## PROVIDED DATA

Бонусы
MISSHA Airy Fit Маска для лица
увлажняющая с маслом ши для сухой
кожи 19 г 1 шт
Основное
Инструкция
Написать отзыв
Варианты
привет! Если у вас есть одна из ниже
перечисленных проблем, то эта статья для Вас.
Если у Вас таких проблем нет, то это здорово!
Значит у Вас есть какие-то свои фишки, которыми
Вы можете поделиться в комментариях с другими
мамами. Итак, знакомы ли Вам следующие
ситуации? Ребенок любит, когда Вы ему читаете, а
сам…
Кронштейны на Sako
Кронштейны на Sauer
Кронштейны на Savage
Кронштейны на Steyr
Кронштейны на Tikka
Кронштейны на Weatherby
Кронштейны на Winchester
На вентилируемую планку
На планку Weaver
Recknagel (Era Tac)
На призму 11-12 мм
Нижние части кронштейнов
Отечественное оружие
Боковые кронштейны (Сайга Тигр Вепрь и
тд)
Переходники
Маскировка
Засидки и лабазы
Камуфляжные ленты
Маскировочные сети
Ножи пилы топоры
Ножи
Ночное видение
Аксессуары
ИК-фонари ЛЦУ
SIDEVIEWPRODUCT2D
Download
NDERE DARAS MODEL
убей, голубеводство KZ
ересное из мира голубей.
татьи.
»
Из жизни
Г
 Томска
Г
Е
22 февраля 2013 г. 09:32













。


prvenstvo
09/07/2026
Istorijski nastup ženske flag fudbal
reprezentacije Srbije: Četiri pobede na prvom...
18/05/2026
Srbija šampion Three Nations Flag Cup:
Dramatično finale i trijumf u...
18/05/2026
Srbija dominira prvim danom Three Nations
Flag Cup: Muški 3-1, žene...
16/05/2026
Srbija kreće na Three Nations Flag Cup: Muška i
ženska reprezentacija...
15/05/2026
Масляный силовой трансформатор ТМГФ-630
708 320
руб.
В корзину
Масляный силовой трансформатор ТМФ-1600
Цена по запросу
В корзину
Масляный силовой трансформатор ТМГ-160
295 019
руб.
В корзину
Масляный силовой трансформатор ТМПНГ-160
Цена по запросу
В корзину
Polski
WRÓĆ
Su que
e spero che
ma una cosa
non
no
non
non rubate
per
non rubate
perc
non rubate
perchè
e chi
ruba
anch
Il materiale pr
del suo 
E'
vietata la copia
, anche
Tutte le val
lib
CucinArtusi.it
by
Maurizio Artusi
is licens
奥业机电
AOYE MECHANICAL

## WHAT YOU SHOULD DO
How many lines in the listing above have the word "Масляный" in them? Count them and give the number alone.

## EXERCISE RESPONSE
4